An interesting story is that I found one of their projects getting vetoed by the mayor at the end stage of the whole permitting process, and the COO confirmed it saying the past april it was cancelled due to it not getting the county permit after the last junction (phase 3), and they lost $1.5 million in deposits. The deposits were required to show they were serious. Plus a few years of all the work to bring it to that point. The mayor was a republican who had a 2y old anti-abortion image on facebook, so go figure.
The COO liked what I presented but realized we were early and I asked him to be a pilot partner we could build for. He said the pushback he expects when floating it internally is lack of bandwidth. The company was only 25 people large and I believe the main decision maker was the CEO, who founded the company 7y back. He said to send an email proposal.
I did so and a week later he said he will have to decline the pilot because of lack of bandwidth. I did ask for a $20k paid pilot to ensure they had skin in the game. In hindsight I made a key mistake in enterprise sales: I should have asked for a followup call with any other stakeholders. It’s much easier to convince them over a call than an email, and handle any objections.

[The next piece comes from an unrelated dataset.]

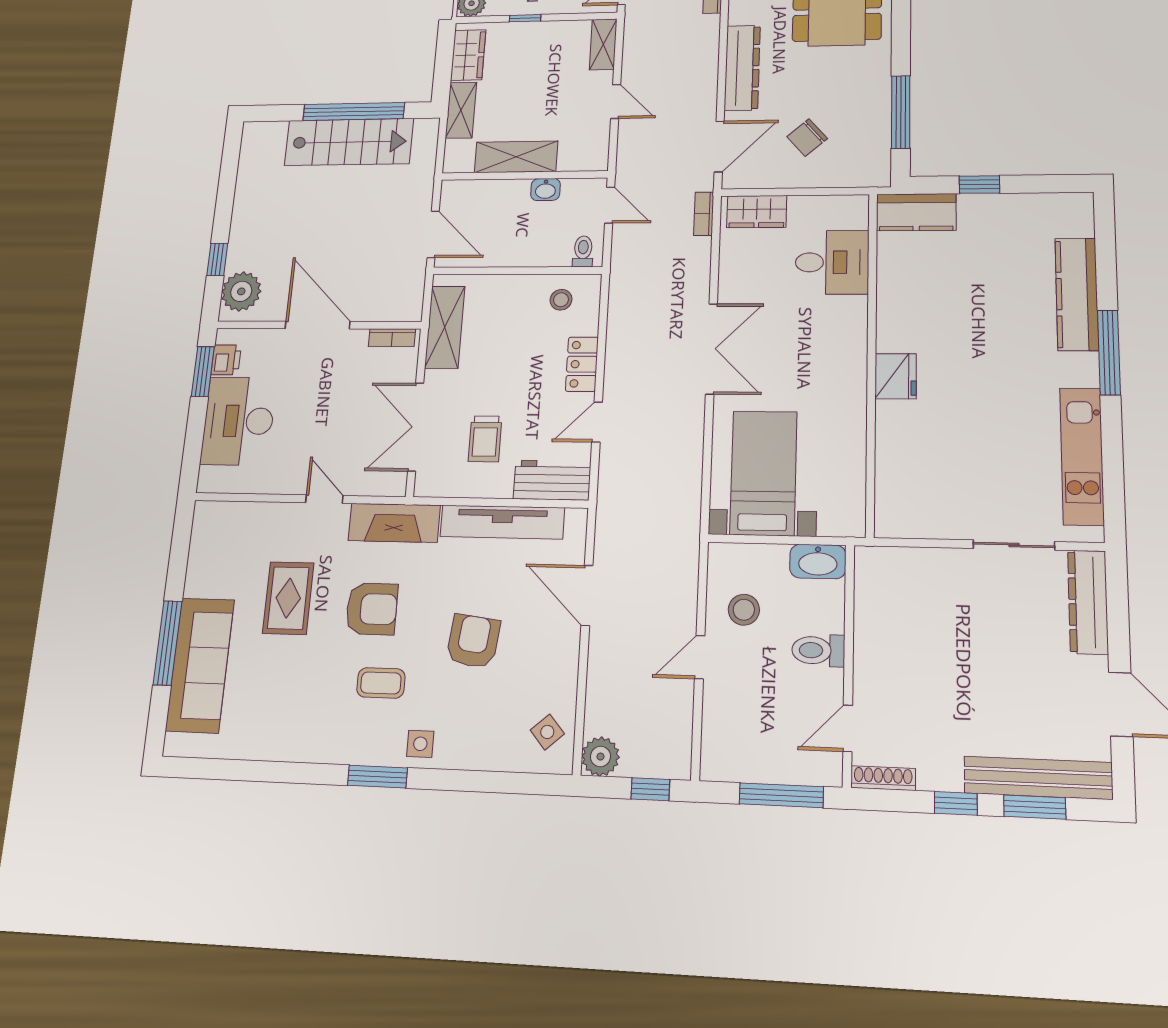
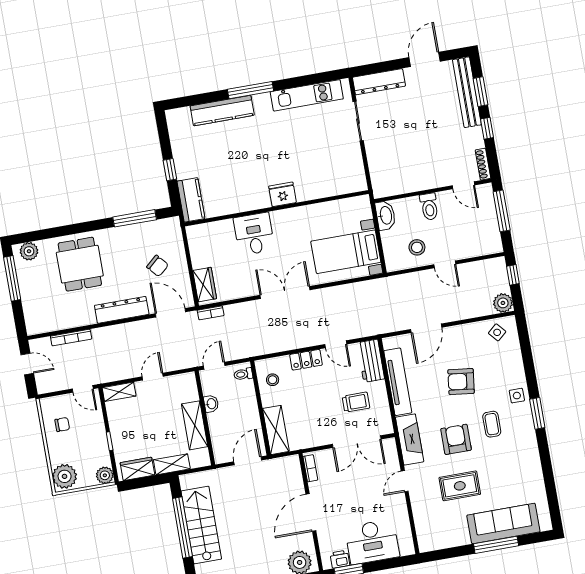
desk: (832, 262) -> (254, 234), moved
shelving: (445, 327) -> (276, 430), moved, turned 90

I also put a 2min vid of a demo I had in it and put it behind a dub.co link tracker. It was never clicked.
Shutting down
Soon after that I kind of lost my stride and focus until I shut down the startup officially in mid jan. I had put 3.5 months of full-time work put into the startup, travelled to 3 energy conferences (snuck into 2 of them simply by walking in). Spent $1k each travelling to the latter 2, flying from Detroit to Austin and then Detroit to Vegas, both in sep. Talked to 50-100 people in the space. 1k LI requests sent, 15 posts made. It was a ride.
But I realized there are 2 other startups in the space, Nira Energy (asshole cofounders who ghost you) and Piq Energy, both with industry cofounders, and I was 2y late to the game. There were only a few tens of customers in the space too because utility scale (20MW+) developers who make solar/wind/battery projects are rare. There’s only a few tens of them out there. It takes a lot of expertise and money ($100-$200M per project) to create these projects, even if energy is sorely needed over the next 20 years. Nira had a couple customers already like Doral, Samsung, Adapture, and so on. I talked to people who worked there that used them. The space was getting saturated and the market is not large in terms of the number of players.
Nira’s pricing was weird, an older anecdote says they charged $40k per region (ISO) and unlimited uses.
A more recent anecdote said they charge $10k per region (7 total) and then $10k per project.
Plus I could not find a transmission engineer cofounder. I targeted about 100 young ones across LI and email and only like 5 responded. Hit 40 over email, should have used email in hindsight exclusively as most don’t use LI actively, but they are all comfortable and lack the entrepenerial spirit. They are in high demand due to the grid expanding so finding a job is easy. People who are comfortable rarely do anything outside of work, so finding someone who is intrisically motivated is very, very rare. Entrepreneurs are 1 in 100.